This was a post by Fletch, responding to an earlier post by me. This was post #55 on this board.
From Saul’s Post: This is astounding. The average hedge fund gained 6.5% in 2013, when the S&P 500 gained 29.6%, and Loeb is congratulated because he gained 25%. It shows how hard it is when you are investing billions of dollars, and how we can beat any Mutual or Hedge Fund on a consistent basis. He’s too big to invest in most MF RB type stocks.
Fletch: It really is amazing.
To give another example, I have two young children (ages 26 months and 4 months). They each have a 529 college plan that is managed by TIA CREFF. I also have another account that I manage that is earmarked for their college. Money goes in equally - so for example each quarter I’ll put $1,000 each into both 529 plans and then $2,000 into the combined, self managed account, totaling $2,000 invested into the CREFF accounts and $2,000 invested into the account I manage myself.

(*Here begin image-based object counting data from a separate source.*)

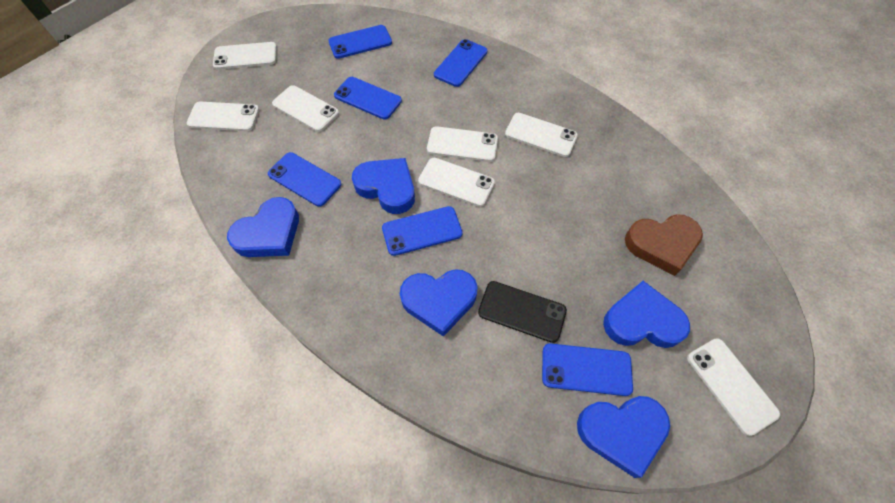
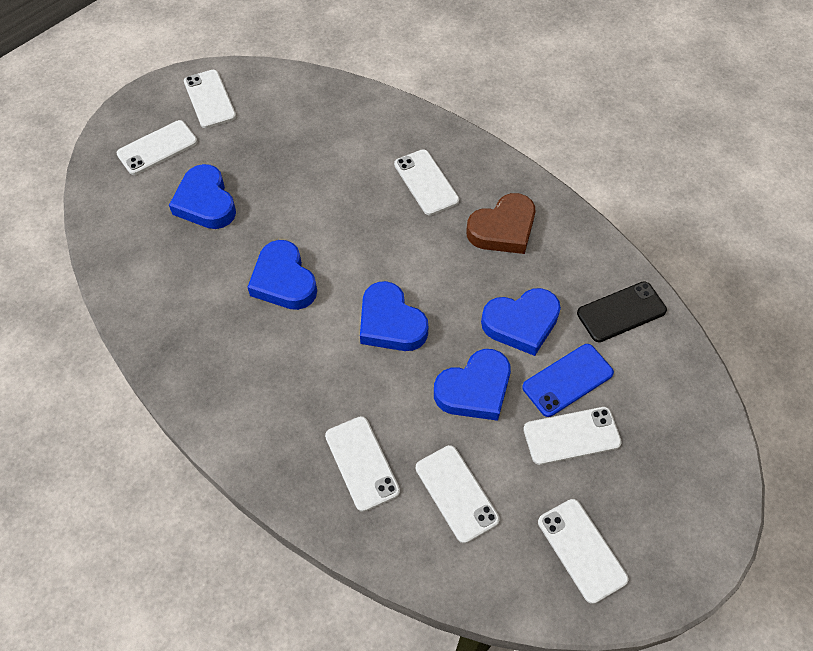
blue phone: [268,152,341,207] [328,25,392,59] [334,77,402,119] [382,206,463,256] [434,39,487,87] [542,343,633,396] = 6 -> [522,344,614,417] = 1

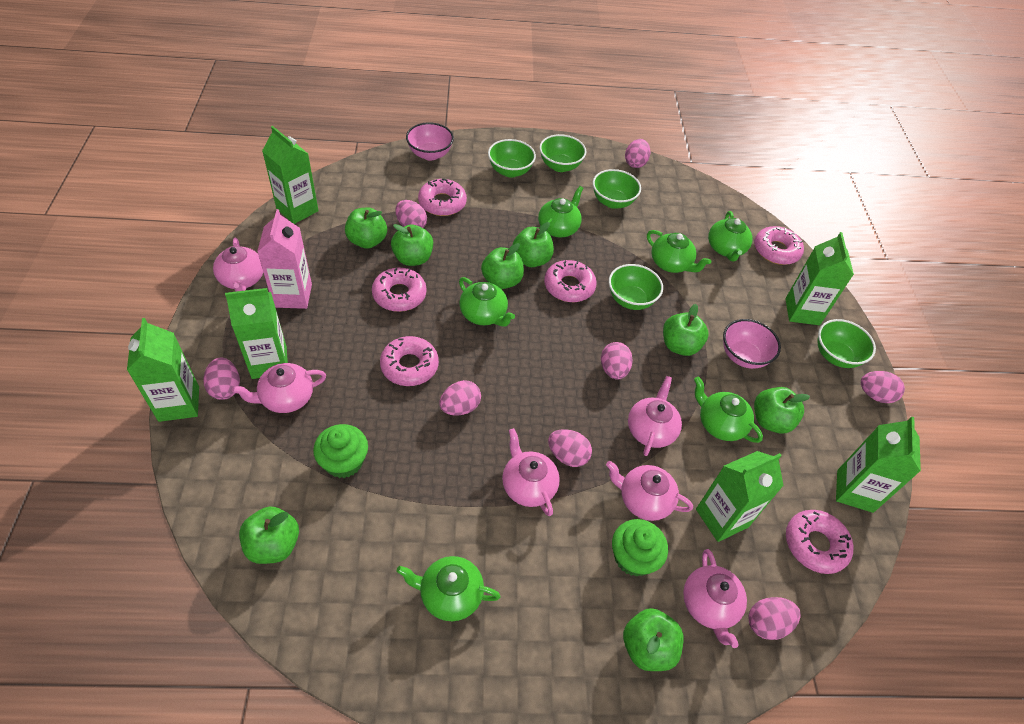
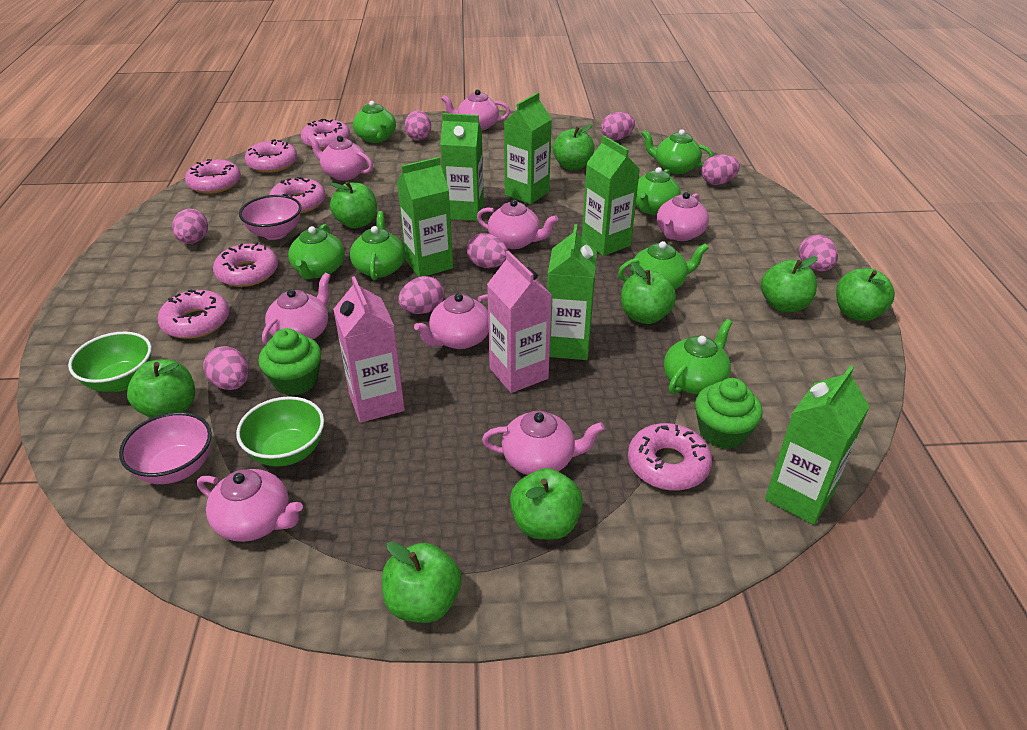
green bowl: [488,139,536,177] [539,134,586,172] [593,169,641,209] [609,264,663,310] [817,319,876,368] = 5 -> [68,332,152,392] [236,396,324,467] = 2
green teapot: [396,556,501,621] [459,277,515,326] [538,186,583,238] [647,230,711,273] [694,376,763,443] [708,211,753,262] = 6 -> [288,224,345,279] [350,211,405,281] [353,101,396,143] [618,241,709,290] [636,167,681,215] [642,129,714,174] [664,319,732,395] = 7
pink carton: [257,209,312,309] = 1 -> [333,276,405,423] [487,251,552,393] = 2
pink donut: [372,268,426,312] [380,336,439,386] [418,178,467,216] [544,260,597,302] [754,226,804,265] [786,510,854,574] = 6 -> [158,290,229,339] [185,159,241,194] [213,243,278,287] [245,139,297,173] [269,177,325,214] [301,119,350,150] [628,423,712,491] = 7
pink teapot: [213,238,263,292] [232,363,326,413] [502,428,560,516] [606,461,693,521] [628,376,682,456] [683,549,747,648] = 6 -> [197,469,303,542] [262,273,331,345] [307,135,373,181] [414,293,489,349] [441,89,510,131] [477,199,558,249] [482,411,605,475] [656,192,709,241] = 8

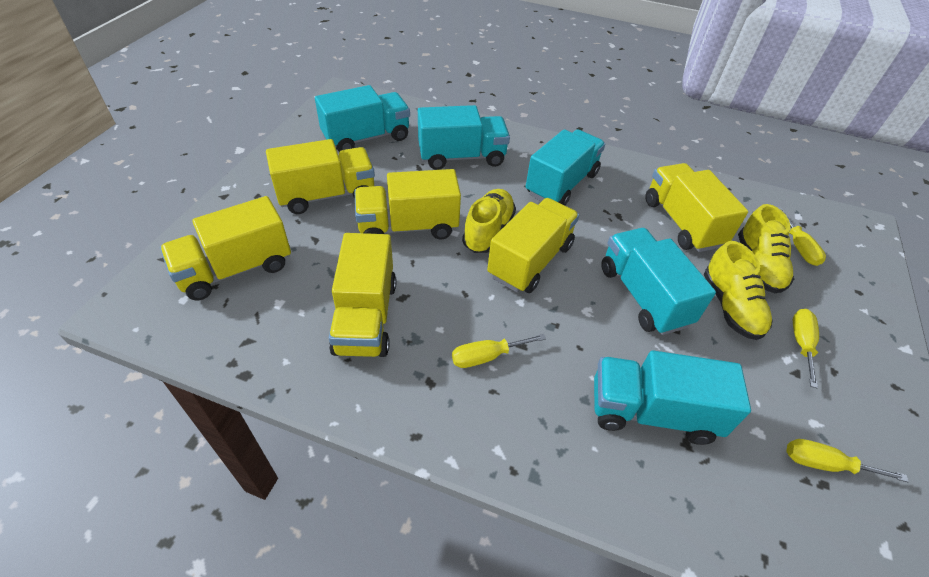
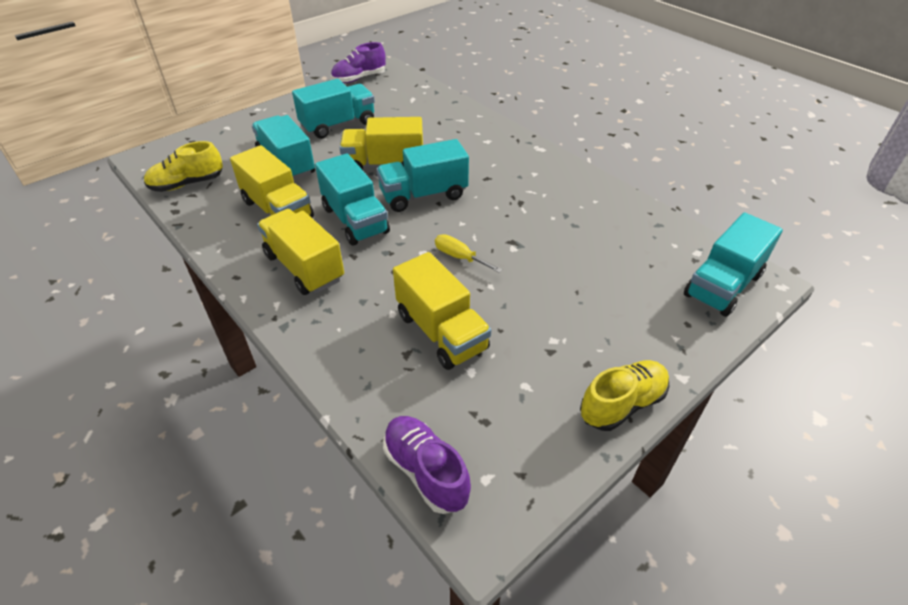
purple shoe: none = 0 -> [331,42,386,83] [383,416,471,514] = 2
yellow screwdriver: [452,334,546,368] [777,207,826,266] [786,439,908,482] [793,309,819,389] = 4 -> [435,234,502,273] = 1
yellow shoe: [462,189,516,253] [704,241,773,340] [738,204,794,293] = 3 -> [144,141,223,192] [580,360,670,431] = 2
yellow truck: [160,196,291,300] [266,139,375,214] [329,233,396,357] [354,169,461,240] [487,198,579,293] [646,163,748,252] = 6 -> [230,145,314,218] [257,209,344,295] [340,117,423,170] [393,252,491,370] = 4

That way, with the CREFF accounts and my own account getting the same amount of “seed capital” I can really see how I’m doing against CREFF (the wife was nervous about me managing ALL of the college money).
As you mentioned in your post, in 2013 the S&P 500 returned 29.6%. For 2013 I generated a 60% return in the self-manged college account while the CREFF account for my daughter (the only CREFF account that was open all year) generated a 21.6% return. And her account is in the most “aggressive” category as she has at least 16 years until the money will be needed.
I was able to add to BOFI, DDD, PCLN, Z, and a number of other stocks on dips throughout the year - while the professional money manager trailed an index fund by 8 percentage points. The small investor has a HUGE advantage provided he/she has the right temperament and can spot (and act) on good opportunities when they present themselves.